Text extracted from each page
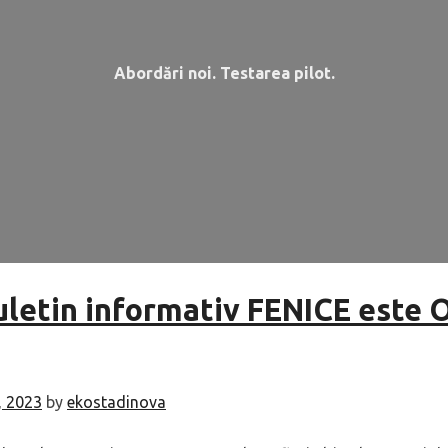
Abordări noi. Testarea pilot.
buletin informativ FENICE este
4, 2023
by
ekostadinova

* [What the task asks]:
Write out the text lines from all of the rows above verbatim, leaving out the pictures.

* [Task answer]:
Abordări noi. Testarea pilot.
buletin informativ FENICE este
4, 2023
by
ekostadinova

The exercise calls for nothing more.